Ignacio VILLOTA ELEJALDE
Incidencia de la legislación general. El Derecho español en relación a la minería partió del principio regalista. Así, por ejemplo, declaraba las minas propiedad del Soberano el decreto de 4 de julio de 1825, fiel reflejo de las Ordenanzas de Felipe II. Cuando el sistema constitucional se asienta de alguna manera en España, tras la I Guerra Carlista, sustituido el antiguo monarca de derecho divino, en cuya persona se resumía la nación entera, y siendo ahora su única representación la entidad colectiva del Estado, era natural que al derecho regalista le sucediera el dominio público.
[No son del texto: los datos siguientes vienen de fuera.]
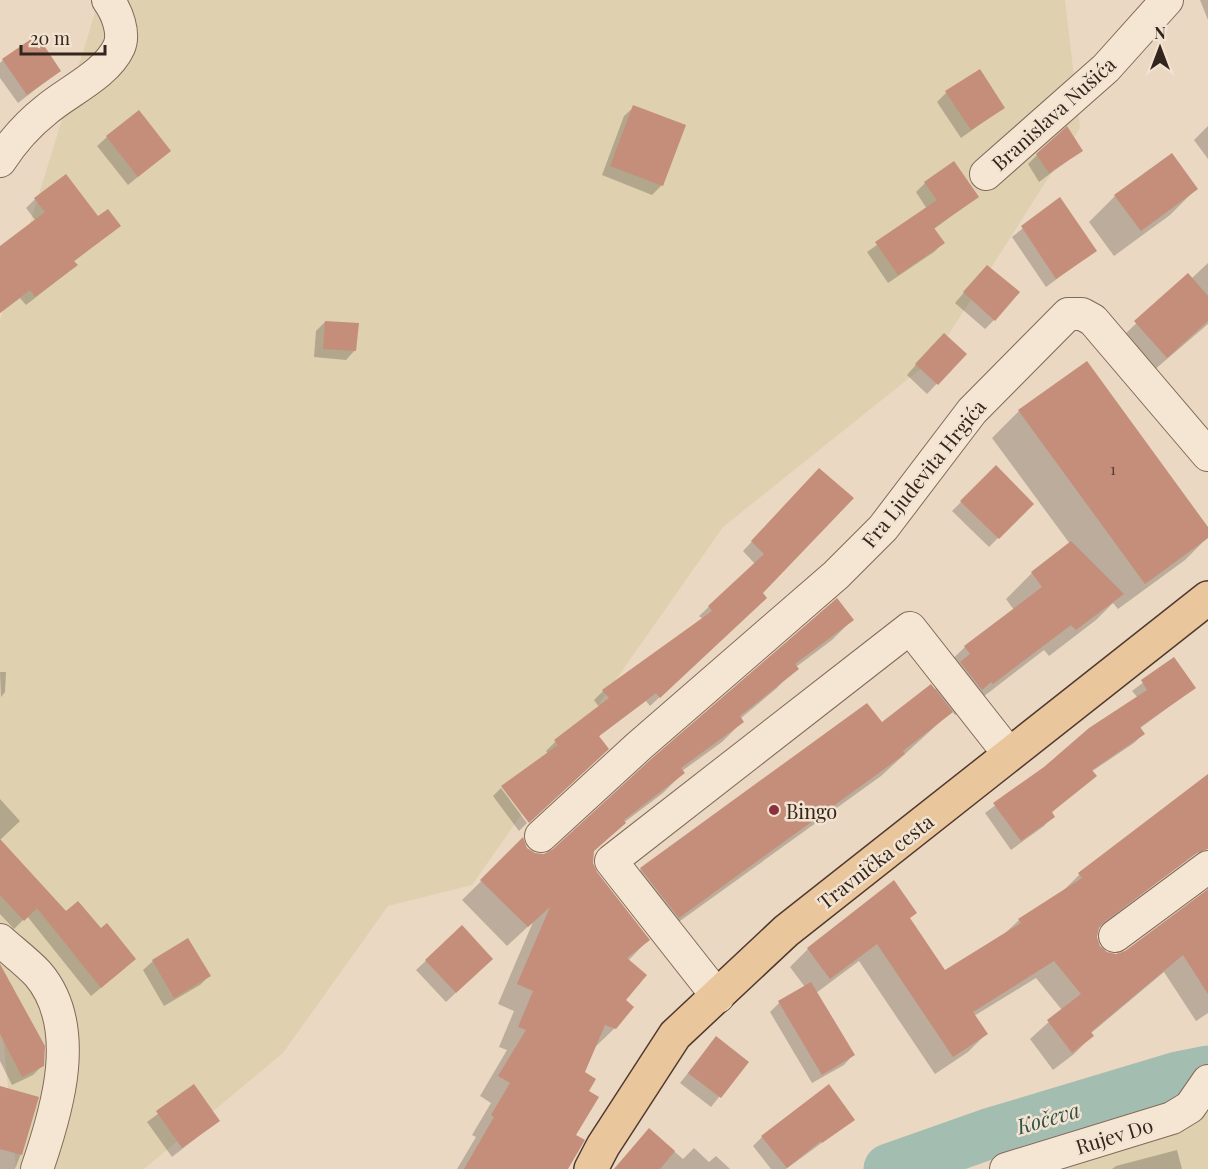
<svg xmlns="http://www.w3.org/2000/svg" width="1208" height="1169" font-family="'Playfair Display',serif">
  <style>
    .farmland { fill: #dfd0b0 }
    .shadow { fill: #0003 }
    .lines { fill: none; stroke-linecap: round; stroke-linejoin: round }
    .river { stroke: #a4bdb1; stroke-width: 51 }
    .building { fill: #c58e7a }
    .minor-casing { stroke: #82695a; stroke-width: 34 }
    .major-casing { stroke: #50392f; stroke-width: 36 }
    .minor { stroke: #f5e6d4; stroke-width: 32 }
    .major { stroke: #eac69c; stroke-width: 33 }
    .poi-dot { fill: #8c303e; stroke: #f2e3d0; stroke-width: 2 }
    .labels { text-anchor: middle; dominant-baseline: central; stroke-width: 5; stroke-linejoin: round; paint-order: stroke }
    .number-label { font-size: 16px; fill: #583f35 }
    .street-label { font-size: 20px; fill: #33251e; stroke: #f2e3d0 }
    .poi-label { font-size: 20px; fill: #33251e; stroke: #f2e3d0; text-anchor: start }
    .water-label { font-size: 21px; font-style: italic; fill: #2e514a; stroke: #f2e3d0 }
  </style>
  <rect width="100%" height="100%" fill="#ead8c2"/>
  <g class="farmland">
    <path d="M 99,0 L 1065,0 L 1080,128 L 933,359 L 723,527 L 472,885 L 388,906 L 283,1053 L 144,1169 L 16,1169 L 0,1006 L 0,320 Z"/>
    <path d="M 1186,1094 L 1208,1105 L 1208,1169 L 1012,1169 L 1060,1115 Z"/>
  </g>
  <g class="shadow">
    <path d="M 1200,0 L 1208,0 L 1208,20 Z"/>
    <path d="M 3,60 L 59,71 L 18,103 L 0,78 L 0,63 Z"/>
    <path d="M 946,93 L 1003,108 L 961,138 L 937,102 Z"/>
    <path d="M 634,107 L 662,185 L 652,195 L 602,175 L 624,116 Z"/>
    <path d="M 1208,126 L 1208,159 L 1194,140 Z"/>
    <path d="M 107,137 L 169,151 L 128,185 L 97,146 Z"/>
    <path d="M 1081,151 L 1039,182 L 1028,164 L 1037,155 Z"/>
    <path d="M 925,183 L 977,197 L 934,229 L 943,243 L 934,252 L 888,283 L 867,252 L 927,209 L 916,192 Z"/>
    <path d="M 1196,189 L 1170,215 L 1114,256 L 1089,222 L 1115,196 Z"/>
    <path d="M 35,199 L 119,226 L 73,262 L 67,273 L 26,305 L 20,298 L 0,313 L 0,248 L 36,221 L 26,208 Z"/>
    <path d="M 1060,199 L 1095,251 L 1046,287 L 1012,237 Z"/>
    <path d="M 1208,263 L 1208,324 L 1139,383 L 1109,349 L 1188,275 L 1191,279 Z"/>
    <path d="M 978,276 L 994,320 L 985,329 L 955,303 Z"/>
    <path d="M 325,322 L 355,350 L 346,360 L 314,357 L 316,331 Z"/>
    <path d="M 934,344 L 965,354 L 927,394 L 907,375 Z"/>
    <path d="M 1086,363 L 1208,529 L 1208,537 L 1185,560 L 1118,609 L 1113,603 L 1096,620 L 1049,656 L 1044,650 L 966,710 L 964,708 L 955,715 L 952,711 L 881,776 L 655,939 L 618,892 L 641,869 L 867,705 L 882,725 L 934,690 L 944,680 L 938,673 L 965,647 L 1014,610 L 1006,599 L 1032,573 L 1070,544 L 992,438 L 1019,411 Z"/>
    <path d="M 996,467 L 1032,504 L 989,547 L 952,511 Z"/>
    <path d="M 810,479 L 756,607 L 650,706 L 646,701 L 598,737 L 548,754 L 546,751 L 555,742 L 599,707 L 594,700 L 603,691 L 703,619 L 699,616 L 755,564 L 743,551 Z"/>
    <path d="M 852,620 L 832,640 L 796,667 L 777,688 L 740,719 L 742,722 L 722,742 L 682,771 L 683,773 L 663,793 L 622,824 L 592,853 L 592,863 L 596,873 L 648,940 L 628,961 L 624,1001 L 615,1028 L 594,1048 L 583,1073 L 587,1092 L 566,1169 L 457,1169 L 476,1137 L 472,1135 L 491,1103 L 480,1096 L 507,1050 L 499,1047 L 514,1011 L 498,1004 L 533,922 L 507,946 L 462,900 L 523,840 L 526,849 L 535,854 L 545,855 L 554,850 L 652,761 Z"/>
    <path d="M 1174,659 L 1194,688 L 1139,729 L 1143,734 L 1134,743 L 1091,772 L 1051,813 L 1053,816 L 1044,826 L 1011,850 L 985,813 L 1138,698 L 1132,691 Z"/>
    <path d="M 0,672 L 6,672 L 5,692 L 1,697 Z"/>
    <path d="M 1208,775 L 1208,843 L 1097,929 L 1096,938 L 1100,948 L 1108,954 L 1117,955 L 1126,952 L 1208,891 L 1208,1013 L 1196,1021 L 1164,972 L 1090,1034 L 1092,1036 L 1074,1054 L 1053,1070 L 1030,1039 L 1062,1010 L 1036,978 L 974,1016 L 986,1034 L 968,1052 L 935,1074 L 859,961 L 816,993 L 853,1055 L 844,1065 L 812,1083 L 770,1012 L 779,1003 L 805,987 L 790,967 L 808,949 L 909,919 L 944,972 L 1001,937 L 1019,920 L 1060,894 L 1079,875 Z"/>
    <path d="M 501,788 L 527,823 L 519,831 L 493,796 Z"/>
    <path d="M 0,799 L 20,821 L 0,840 Z"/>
    <path d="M 0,874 L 100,930 L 125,968 L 91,996 L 27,916 L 14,929 L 0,914 Z"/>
    <path d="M 462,927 L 482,968 L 446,1002 L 416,970 Z"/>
    <path d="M 153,961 L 209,976 L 200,985 L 164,1006 L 143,970 Z"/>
    <path d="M 0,972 L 43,1065 L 33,1075 L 12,1085 L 0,1061 Z"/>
    <path d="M 716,1038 L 747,1062 L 711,1107 L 680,1083 Z"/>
    <path d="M 194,1087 L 218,1121 L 172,1157 L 147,1122 Z"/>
    <path d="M 0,1088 L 21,1154 L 15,1169 L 0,1169 Z"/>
    <path d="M 853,1120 L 786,1169 L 771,1169 L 753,1146 L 762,1137 Z"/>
    <path d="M 649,1130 L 683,1159 L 694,1148 L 709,1162 L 716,1156 L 730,1169 L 614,1169 Z"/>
    <path d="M 1177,1150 L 1182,1169 L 1112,1169 L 1116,1166 Z"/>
  </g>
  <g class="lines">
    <path class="river" d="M 889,1169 L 988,1134 L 1178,1077 L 1208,1071"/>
  </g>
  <g class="building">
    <path d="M 37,35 L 61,71 L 27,95 L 2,59 Z"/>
    <path d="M 980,69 L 1005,108 L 971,130 L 945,91 Z"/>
    <path d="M 633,105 L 686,125 L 663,186 L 610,166 Z"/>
    <path d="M 139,110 L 171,151 L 138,177 L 106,136 Z"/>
    <path d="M 1067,126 L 1083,151 L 1049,173 L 1036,154 Z"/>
    <path d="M 1172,153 L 1198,189 L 1141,231 L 1114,195 Z"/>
    <path d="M 954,161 L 979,197 L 934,228 L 945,243 L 898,275 L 875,242 L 937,200 L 924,182 Z"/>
    <path d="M 66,174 L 98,216 L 108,209 L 121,226 L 74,261 L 78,265 L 35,297 L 30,290 L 0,313 L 0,246 L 45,212 L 34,198 Z"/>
    <path d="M 1060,197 L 1097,251 L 1056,279 L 1021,226 Z"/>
    <path d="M 987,265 L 1020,292 L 995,321 L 963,292 Z"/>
    <path d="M 1188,273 L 1208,296 L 1208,321 L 1167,358 L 1134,321 Z"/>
    <path d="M 325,321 L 359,323 L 356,351 L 323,349 Z"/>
    <path d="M 944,333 L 967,354 L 938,385 L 915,364 Z"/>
    <path d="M 1087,361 L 1208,527 L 1208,538 L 1145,584 L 1018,410 Z"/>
    <path d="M 996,465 L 1034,504 L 999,539 L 960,501 Z"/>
    <path d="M 819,468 L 854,498 L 763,593 L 767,598 L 660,698 L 656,693 L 599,736 L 609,749 L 529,823 L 501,786 L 558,745 L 554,740 L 609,698 L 602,690 L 712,611 L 708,606 L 764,554 L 751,541 Z"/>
    <path d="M 1071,541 L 1124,594 L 1076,630 L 1071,625 L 993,684 L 991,682 L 982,690 L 960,662 L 970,654 L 964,646 L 1042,587 L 1031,572 Z"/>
    <path d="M 837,598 L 854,620 L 795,664 L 799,669 L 740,716 L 744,722 L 681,768 L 685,773 L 624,820 L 626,823 L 594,851 L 593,863 L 597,872 L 650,940 L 627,958 L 647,975 L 626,1000 L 634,1007 L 616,1029 L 605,1025 L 585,1072 L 596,1079 L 589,1091 L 599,1097 L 576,1135 L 585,1140 L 568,1169 L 464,1169 L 494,1117 L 491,1115 L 510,1083 L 498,1076 L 526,1030 L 518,1027 L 533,991 L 517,984 L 550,907 L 528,927 L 480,880 L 523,837 L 527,848 L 535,853 L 544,854 L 553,849 L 651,759 Z"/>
    <path d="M 1174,657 L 1196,688 L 1140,727 L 1145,734 L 1092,770 L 1097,776 L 1052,812 L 1055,817 L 1021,841 L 993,803 L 1044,767 L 1089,728 L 1147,690 L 1141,680 Z"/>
    <path d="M 931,684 L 953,712 L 903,751 L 905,754 L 679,918 L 640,868 L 867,703 L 882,722 Z"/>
    <path d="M 1208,774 L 1208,849 L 1197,853 L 1104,922 L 1099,928 L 1097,937 L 1100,946 L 1107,952 L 1116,954 L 1125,951 L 1208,889 L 1208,994 L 1183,955 L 1091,1032 L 1094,1036 L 1072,1053 L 1047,1020 L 1081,994 L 1054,961 L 973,1012 L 988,1034 L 953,1057 L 877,944 L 830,979 L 807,948 L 894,880 L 917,913 L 910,918 L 945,970 L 1021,923 L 1018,919 L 1082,878 L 1078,873 Z"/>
    <path d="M 0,839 L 66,911 L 78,901 L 101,928 L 107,923 L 136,959 L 101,988 L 37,908 L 24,921 L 0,895 Z"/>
    <path d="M 462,925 L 493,959 L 456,993 L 425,960 Z"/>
    <path d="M 188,938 L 211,976 L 174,998 L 152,960 Z"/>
    <path d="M 0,964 L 45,1046 L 44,1066 L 22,1077 L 0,1034 Z"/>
    <path d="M 811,982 L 855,1055 L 822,1075 L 778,1001 Z"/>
    <path d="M 716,1036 L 749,1062 L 721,1098 L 688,1073 Z"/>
    <path d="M 194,1084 L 220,1121 L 182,1148 L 156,1111 Z"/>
    <path d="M 829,1084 L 855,1120 L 822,1143 L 821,1141 L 787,1168 L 761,1136 Z"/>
    <path d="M 0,1086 L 39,1097 L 22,1155 L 0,1149 Z"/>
    <path d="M 649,1128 L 675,1151 L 660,1169 L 614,1169 Z"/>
  </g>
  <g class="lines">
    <defs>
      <g id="minor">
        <path d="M 0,161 C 13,141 27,125 46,110 C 68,91 106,75 119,47 C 125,33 117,12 108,0"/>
        <path d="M 986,174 L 1106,68 L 1167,0"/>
        <path d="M 541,836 L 639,746 L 836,575 L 883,528 L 972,411 L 1068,314 L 1082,314 L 1093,320 L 1208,455"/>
        <path d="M 1115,936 L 1208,867"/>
        <path d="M 0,940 C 12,951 27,962 38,974 C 83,1027 57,1111 37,1169"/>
        <path d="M 718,997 L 611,861 L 910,628 L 1009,754"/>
        <path d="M 1006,1169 L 1172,1118 L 1190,1107 L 1208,1081"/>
      </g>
      <path id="major" d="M 591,1169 L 603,1146 L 675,1035 L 786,931 L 1208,598"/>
    </defs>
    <use href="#minor" class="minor-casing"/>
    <use href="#major" class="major-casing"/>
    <use href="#minor" class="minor"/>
    <use href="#major" class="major"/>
  </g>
  <circle class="poi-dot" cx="774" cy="810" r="6"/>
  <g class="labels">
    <g class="number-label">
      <text x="1113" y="468">1</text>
    </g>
    <g class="street-label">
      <text transform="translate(1053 113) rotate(-42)">Branislava Nušića</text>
      <text transform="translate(923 473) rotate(-51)">Fra Ljudevita Hrgića</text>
      <text transform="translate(875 861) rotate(-38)">Travnička cesta</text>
      <text transform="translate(1114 1135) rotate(-17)">Rujev Do</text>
    </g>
    <g class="poi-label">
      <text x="786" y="810">Bingo</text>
    </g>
    <g class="water-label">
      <text transform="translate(1048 1117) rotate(-16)">Kočeva</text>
    </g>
  </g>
  <g transform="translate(1160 48)" stroke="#f2e3d0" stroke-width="4.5" paint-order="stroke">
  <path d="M0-4.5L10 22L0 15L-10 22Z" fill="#33251e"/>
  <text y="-9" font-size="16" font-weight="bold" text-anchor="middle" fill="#33251e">N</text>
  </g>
  <path d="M21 45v9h84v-9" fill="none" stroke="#33251e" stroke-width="3"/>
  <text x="30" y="45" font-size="18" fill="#33251e" stroke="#f2e3d0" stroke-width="4.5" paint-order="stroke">20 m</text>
</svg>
Así lo entendieron las leyes de 11 de abril de 1849, la de 11 de julio de 1859, y el Decreto-Ley de 29 de diciembre de 1868, que fue la ley fundamental durante la época boyante de la minería del hierro de Vizcaya.

Ahora bien, conviene hacer una precisión, muy importante en el discurrir de la legislación foral en Vizcaya, y que atañe a la legislación fernandina de 1825. Tal legislación está constituida por el Real Decreto de 4 de julio y por la Instrucción provisional de 18 de diciembre para su cumplimiento. El artículo 1.° del Real Decreto establece de modo terminante el principio regalista de la minería en España: «Pertenece a mi Corona y Señorío Real el dominio de las minas de todos mis Reinos, nadie tendrá derecho a beneficiarlas sino aquellos que ya le hayan adquirido por especial concesión que les hubieren hecho mis augustos predecesores, y esté confirmada por Mí, y los que en lo sucesivo le obtengan en virtud del presente Decreto». El artículo 4.° explícita el sentido de toda la legislación y lo que va a ser el cambio total de la minería vizcaína para el futuro; por él se facultaba a todo español o extranjero para que libremente pudiera hacer catas y calas en todo tipo de terrenos, públicos y privados, comunes o concejiles, libres o vinculados... El artículo 5.° disponía que para la concesión de una mina se acudiera ante el respectivo inspector del Distrito, formalizando el correspondiente registro o denuncia. Esta legislación venía a ser una contradicción total en relación al contenido de los Fueros del Señorío en cuanto a la minería. Ello explica el elevado número de pleitos que vecinos de Vizcaya sostuvieron con las autoridades del Señorío, cuando aquellos vecinos intentaron concesiones de explotaciones mineras, ajustándose a la nueva legislación.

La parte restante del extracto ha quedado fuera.